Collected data
===

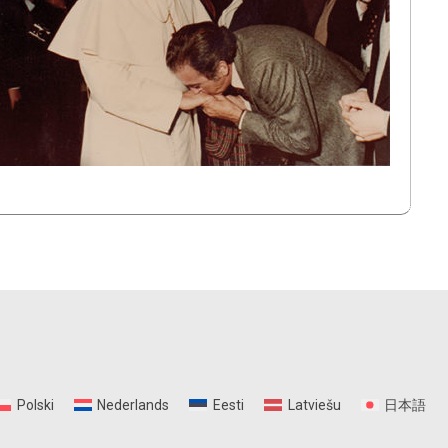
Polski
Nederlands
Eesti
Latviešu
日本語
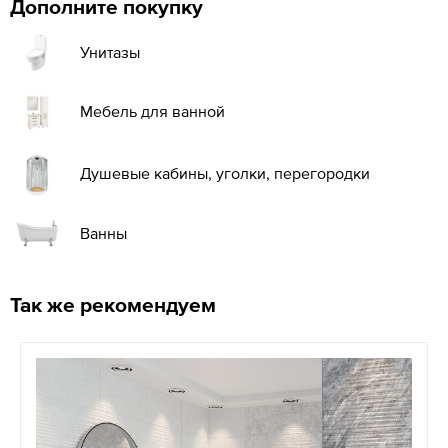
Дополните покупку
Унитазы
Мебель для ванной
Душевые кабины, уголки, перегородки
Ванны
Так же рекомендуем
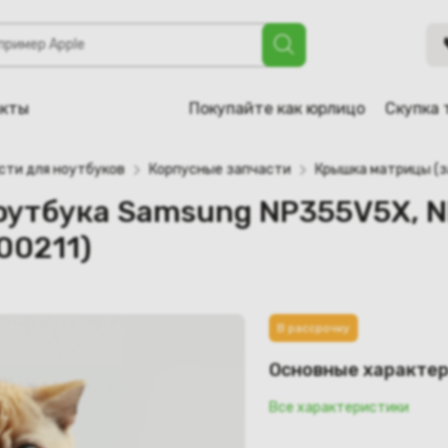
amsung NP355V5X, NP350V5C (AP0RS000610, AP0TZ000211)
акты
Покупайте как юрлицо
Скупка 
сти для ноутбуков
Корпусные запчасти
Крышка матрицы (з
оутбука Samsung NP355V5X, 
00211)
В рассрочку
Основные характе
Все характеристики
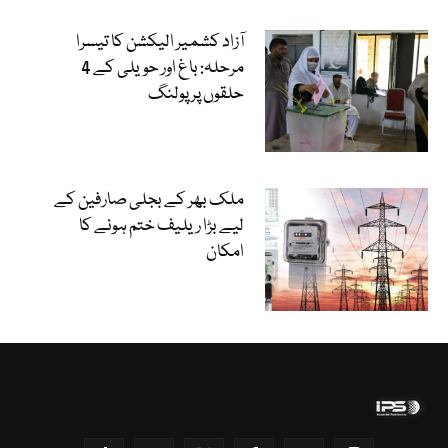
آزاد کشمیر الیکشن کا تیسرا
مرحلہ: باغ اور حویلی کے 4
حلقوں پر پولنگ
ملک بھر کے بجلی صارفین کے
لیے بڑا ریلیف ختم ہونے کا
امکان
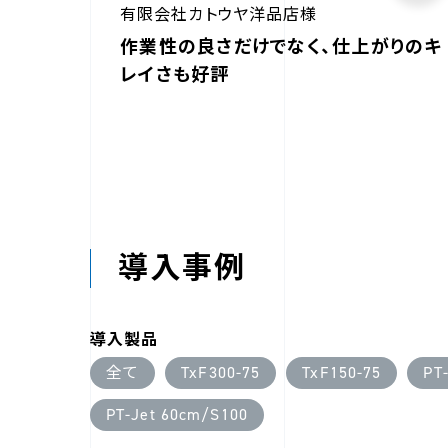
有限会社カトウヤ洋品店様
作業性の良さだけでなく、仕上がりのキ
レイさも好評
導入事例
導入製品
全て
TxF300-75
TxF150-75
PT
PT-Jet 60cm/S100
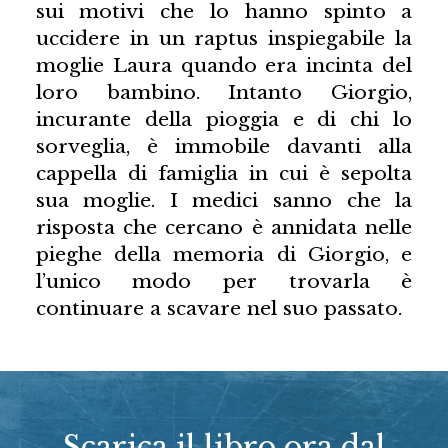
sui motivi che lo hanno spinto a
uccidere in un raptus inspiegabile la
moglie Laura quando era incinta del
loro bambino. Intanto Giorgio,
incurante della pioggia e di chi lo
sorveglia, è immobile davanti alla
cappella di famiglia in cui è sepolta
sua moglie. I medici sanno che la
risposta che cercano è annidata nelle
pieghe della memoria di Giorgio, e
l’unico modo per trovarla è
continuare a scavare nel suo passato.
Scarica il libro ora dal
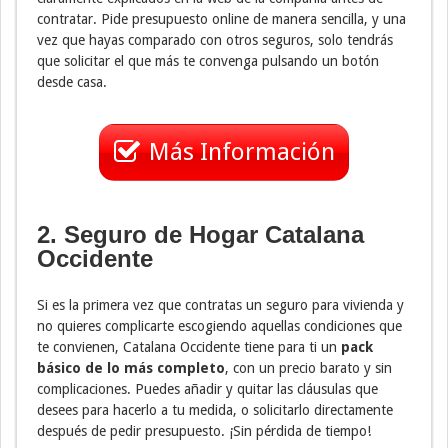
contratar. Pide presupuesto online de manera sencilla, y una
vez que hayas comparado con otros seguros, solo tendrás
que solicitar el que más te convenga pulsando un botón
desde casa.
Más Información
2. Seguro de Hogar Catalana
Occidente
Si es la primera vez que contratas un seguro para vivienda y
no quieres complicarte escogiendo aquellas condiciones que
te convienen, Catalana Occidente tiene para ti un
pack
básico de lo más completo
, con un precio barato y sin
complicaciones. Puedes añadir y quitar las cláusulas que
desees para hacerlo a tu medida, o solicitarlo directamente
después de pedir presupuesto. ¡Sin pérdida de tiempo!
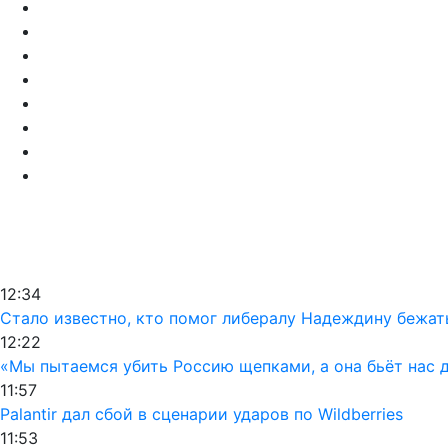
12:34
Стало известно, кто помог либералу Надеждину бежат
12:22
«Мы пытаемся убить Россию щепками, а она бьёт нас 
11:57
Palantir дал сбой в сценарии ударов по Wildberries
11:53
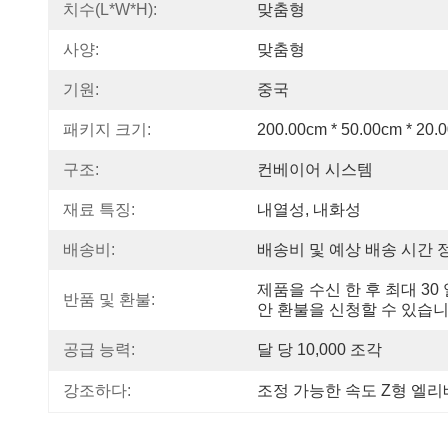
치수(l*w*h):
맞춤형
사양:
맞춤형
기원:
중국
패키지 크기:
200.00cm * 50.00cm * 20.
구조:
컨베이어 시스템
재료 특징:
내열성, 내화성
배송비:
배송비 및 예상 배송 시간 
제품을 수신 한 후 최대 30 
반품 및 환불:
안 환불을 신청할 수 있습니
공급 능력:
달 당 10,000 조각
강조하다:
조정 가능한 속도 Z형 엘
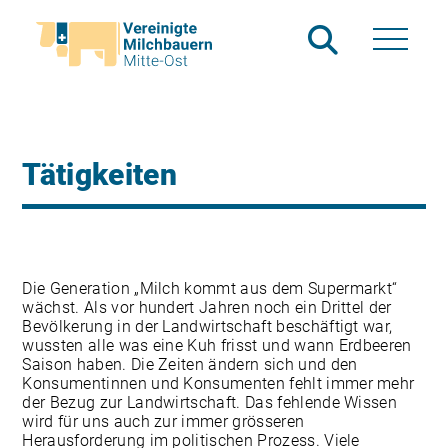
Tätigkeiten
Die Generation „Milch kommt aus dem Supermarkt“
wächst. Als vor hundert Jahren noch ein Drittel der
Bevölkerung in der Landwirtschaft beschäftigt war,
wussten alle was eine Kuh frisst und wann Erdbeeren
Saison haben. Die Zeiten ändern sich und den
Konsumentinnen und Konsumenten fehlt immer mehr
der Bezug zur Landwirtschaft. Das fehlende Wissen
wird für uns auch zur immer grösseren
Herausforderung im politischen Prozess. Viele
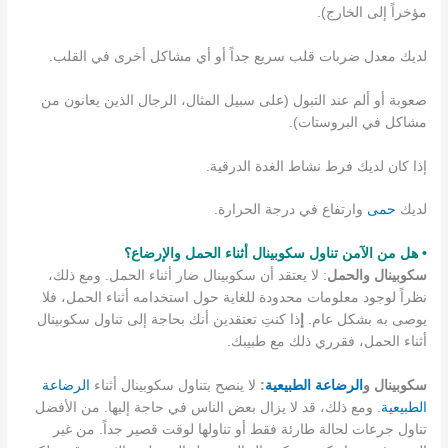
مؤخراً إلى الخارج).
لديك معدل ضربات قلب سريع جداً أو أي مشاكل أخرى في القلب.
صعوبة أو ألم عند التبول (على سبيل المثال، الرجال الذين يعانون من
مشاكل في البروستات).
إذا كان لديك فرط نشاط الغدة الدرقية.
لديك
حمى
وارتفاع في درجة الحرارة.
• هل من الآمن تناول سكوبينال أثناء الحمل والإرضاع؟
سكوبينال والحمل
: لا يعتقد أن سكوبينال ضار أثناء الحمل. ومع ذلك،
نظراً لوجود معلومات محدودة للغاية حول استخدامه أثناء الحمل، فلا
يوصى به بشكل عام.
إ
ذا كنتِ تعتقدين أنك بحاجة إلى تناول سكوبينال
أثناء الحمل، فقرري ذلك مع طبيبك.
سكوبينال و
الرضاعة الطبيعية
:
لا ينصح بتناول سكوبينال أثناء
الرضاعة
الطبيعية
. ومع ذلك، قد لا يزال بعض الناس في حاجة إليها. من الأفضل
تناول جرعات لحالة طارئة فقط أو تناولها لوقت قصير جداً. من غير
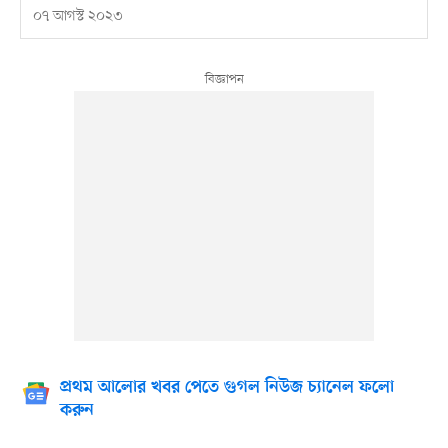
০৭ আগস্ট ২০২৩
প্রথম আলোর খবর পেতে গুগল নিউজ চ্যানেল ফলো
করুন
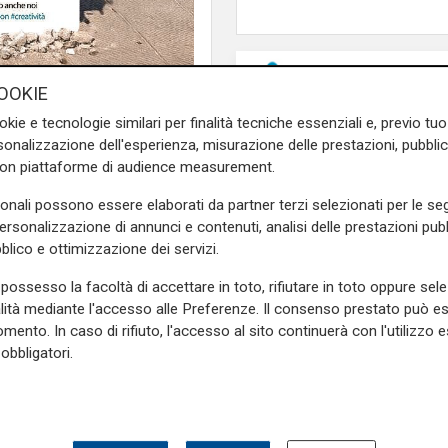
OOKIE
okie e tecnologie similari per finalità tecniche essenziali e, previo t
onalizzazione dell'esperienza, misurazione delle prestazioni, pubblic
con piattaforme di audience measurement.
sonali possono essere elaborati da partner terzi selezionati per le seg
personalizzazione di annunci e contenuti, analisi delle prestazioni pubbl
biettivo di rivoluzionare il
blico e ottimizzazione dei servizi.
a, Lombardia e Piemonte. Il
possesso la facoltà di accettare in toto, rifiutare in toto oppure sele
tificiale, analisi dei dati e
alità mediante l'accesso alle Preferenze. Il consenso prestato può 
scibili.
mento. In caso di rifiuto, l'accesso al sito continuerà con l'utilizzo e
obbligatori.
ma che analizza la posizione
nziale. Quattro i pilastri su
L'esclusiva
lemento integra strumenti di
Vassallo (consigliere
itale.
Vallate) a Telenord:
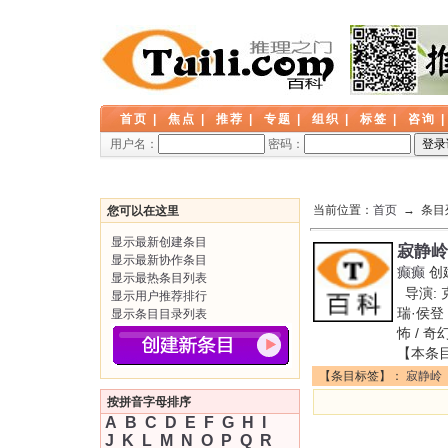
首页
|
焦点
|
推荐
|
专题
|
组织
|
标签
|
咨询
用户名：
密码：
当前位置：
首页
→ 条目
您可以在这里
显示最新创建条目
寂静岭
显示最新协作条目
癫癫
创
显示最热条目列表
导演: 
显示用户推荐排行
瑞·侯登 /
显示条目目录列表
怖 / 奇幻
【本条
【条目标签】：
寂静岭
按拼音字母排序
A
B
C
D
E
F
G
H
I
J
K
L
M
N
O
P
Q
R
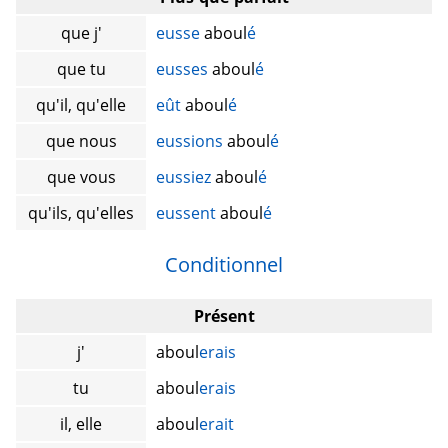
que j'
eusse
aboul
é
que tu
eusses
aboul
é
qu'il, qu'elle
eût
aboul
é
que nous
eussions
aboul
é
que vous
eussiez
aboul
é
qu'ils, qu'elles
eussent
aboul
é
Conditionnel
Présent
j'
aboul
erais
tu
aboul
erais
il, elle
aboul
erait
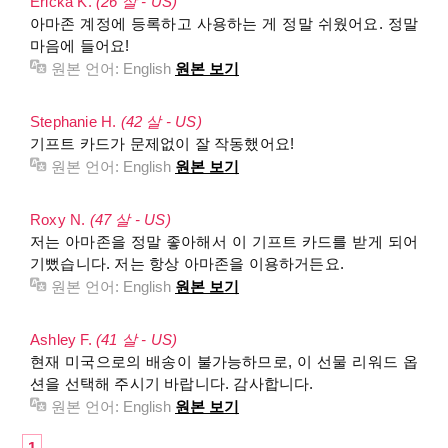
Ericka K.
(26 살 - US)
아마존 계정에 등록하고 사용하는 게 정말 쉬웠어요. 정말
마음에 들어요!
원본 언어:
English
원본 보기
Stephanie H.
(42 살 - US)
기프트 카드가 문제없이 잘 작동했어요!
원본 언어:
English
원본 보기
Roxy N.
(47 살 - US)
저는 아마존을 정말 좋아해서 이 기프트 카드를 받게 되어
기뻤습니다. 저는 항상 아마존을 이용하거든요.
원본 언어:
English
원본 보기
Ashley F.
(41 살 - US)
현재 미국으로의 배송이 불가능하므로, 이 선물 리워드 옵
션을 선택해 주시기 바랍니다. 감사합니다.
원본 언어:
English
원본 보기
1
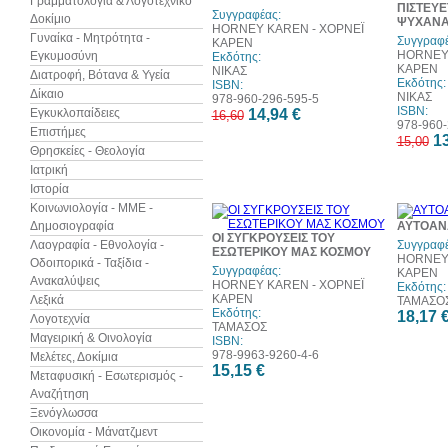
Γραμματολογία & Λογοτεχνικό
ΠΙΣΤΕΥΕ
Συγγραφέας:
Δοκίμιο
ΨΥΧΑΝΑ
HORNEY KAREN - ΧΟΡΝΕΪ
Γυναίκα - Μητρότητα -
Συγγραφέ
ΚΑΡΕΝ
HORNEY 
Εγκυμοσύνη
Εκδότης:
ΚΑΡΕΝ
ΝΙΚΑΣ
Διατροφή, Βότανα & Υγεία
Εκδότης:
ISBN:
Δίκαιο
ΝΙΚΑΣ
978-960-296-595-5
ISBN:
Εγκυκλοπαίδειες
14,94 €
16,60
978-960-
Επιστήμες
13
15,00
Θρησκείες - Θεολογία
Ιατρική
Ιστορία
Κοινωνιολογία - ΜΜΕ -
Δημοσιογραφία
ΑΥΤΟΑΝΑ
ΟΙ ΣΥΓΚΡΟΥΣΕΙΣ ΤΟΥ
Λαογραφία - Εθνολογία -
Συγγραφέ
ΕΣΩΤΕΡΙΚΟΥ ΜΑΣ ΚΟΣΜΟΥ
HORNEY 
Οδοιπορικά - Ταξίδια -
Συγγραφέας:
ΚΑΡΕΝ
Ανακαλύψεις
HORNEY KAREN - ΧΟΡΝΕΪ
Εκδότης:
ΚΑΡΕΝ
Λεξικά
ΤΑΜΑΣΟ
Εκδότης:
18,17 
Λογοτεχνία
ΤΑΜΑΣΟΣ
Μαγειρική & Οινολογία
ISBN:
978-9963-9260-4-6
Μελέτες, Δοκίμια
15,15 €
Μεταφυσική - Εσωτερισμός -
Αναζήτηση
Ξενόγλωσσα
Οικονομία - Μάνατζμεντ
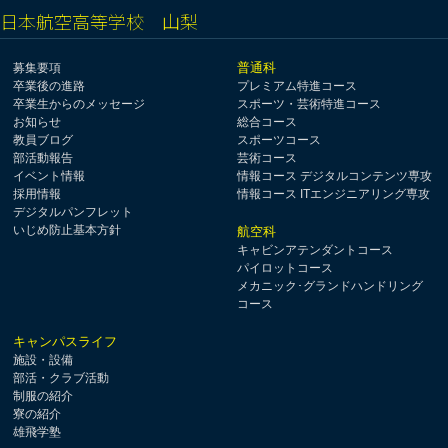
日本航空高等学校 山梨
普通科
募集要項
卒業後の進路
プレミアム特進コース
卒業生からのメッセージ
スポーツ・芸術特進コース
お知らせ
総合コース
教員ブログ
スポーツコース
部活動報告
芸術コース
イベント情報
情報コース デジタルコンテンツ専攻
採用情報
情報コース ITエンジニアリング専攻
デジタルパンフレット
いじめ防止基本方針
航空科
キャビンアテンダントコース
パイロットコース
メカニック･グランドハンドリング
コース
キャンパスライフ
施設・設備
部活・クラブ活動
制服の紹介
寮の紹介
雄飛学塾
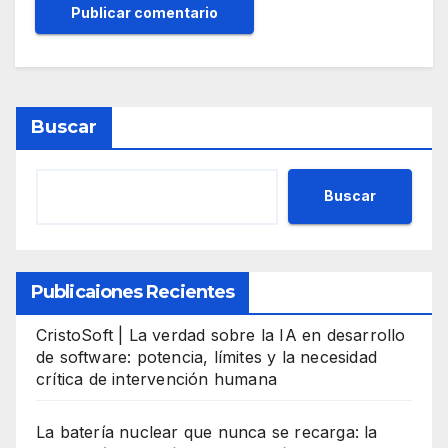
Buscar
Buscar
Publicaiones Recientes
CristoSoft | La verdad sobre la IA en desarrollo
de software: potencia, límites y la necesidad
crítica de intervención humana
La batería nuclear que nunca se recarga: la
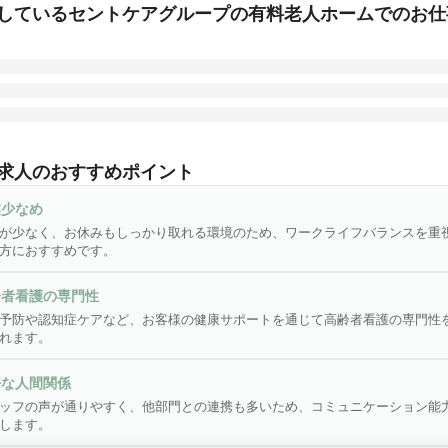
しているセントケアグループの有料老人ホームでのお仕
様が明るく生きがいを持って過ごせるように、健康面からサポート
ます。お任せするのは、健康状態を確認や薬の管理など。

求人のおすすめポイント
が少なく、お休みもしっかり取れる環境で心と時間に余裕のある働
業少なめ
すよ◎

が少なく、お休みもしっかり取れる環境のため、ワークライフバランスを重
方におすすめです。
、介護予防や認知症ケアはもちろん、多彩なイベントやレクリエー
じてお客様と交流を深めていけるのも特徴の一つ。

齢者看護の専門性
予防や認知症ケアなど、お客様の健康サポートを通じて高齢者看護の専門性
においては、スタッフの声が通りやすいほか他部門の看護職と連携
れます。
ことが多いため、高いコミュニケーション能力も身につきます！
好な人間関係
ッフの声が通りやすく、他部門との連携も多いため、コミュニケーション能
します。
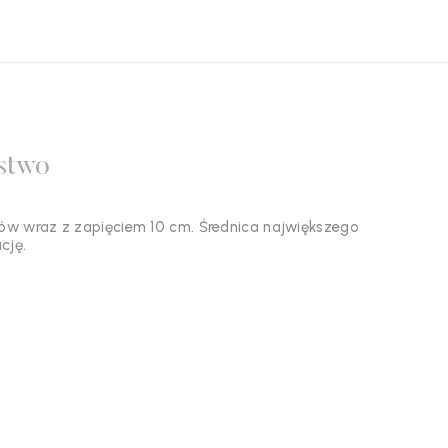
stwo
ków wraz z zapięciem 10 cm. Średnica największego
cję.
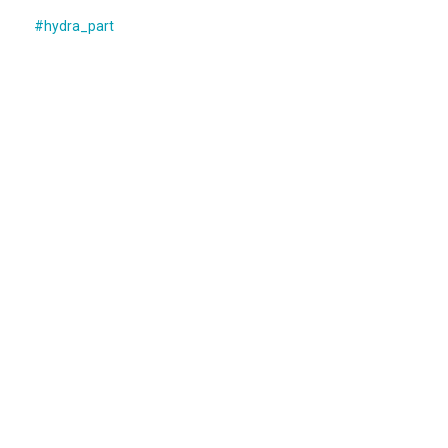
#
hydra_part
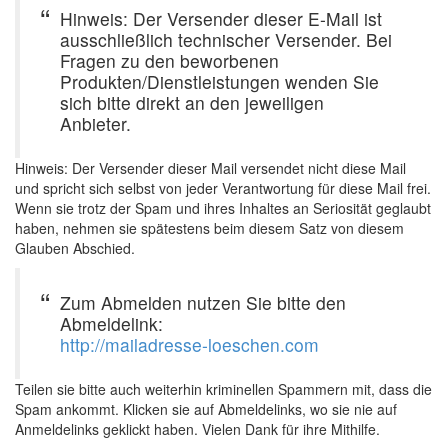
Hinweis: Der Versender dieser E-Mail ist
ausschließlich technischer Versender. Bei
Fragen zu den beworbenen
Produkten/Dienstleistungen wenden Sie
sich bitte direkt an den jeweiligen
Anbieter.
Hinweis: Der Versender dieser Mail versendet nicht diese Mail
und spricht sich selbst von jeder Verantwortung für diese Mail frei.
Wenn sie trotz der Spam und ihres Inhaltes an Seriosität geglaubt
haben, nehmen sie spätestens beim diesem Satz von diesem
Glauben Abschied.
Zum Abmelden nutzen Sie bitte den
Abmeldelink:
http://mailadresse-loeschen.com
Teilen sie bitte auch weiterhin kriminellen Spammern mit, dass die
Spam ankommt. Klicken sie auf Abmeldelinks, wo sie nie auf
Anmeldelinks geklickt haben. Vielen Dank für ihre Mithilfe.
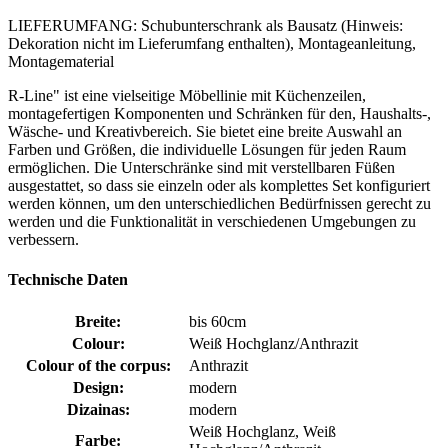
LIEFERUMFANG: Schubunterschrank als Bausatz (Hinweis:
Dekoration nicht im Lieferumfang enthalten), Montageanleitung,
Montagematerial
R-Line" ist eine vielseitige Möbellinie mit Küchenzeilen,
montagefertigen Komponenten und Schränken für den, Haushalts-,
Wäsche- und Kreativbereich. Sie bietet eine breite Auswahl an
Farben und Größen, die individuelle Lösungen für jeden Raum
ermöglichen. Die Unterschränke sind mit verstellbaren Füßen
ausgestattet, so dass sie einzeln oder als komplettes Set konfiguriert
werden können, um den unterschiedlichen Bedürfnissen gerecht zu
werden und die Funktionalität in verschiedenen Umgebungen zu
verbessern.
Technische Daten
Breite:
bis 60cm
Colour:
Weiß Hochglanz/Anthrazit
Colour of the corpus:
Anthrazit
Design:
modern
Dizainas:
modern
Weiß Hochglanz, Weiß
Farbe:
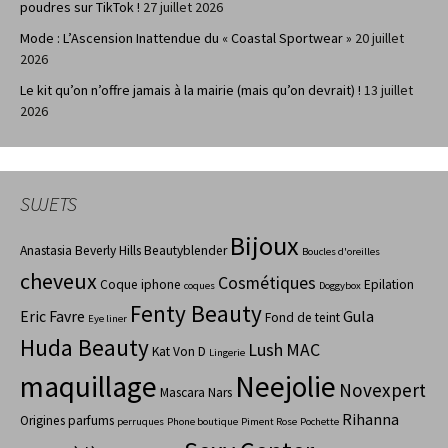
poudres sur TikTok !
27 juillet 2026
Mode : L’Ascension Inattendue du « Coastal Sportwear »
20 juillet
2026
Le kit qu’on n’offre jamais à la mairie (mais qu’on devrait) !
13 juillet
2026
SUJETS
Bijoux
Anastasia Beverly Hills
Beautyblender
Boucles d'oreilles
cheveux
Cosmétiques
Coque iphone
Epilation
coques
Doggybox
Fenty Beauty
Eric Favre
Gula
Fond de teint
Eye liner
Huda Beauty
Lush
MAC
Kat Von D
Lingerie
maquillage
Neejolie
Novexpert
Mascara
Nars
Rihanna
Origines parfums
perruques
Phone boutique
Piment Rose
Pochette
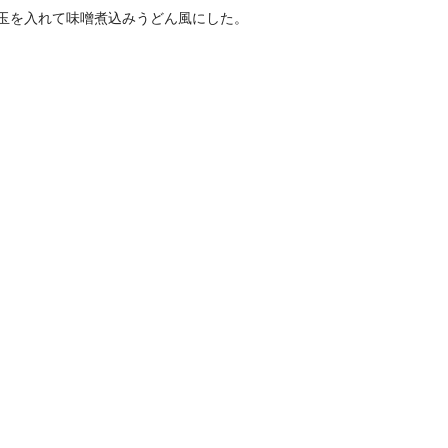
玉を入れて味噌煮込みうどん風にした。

===

• [What needs to be done]: Look above for the line with "Scarica il libro ora dal" and the line with "no quieres complicarte". Copy them and every line between, exactly, but no pictures.

• [Response area]:
Scarica il libro ora dal
contratar. Pide presupuesto online de manera sencilla, y una
vez que hayas comparado con otros seguros, solo tendrás
que solicitar el que más te convenga pulsando un botón
desde casa.
Más Información
2. Seguro de Hogar Catalana
Occidente
Si es la primera vez que contratas un seguro para vivienda y
no quieres complicarte escogiendo aquellas condiciones que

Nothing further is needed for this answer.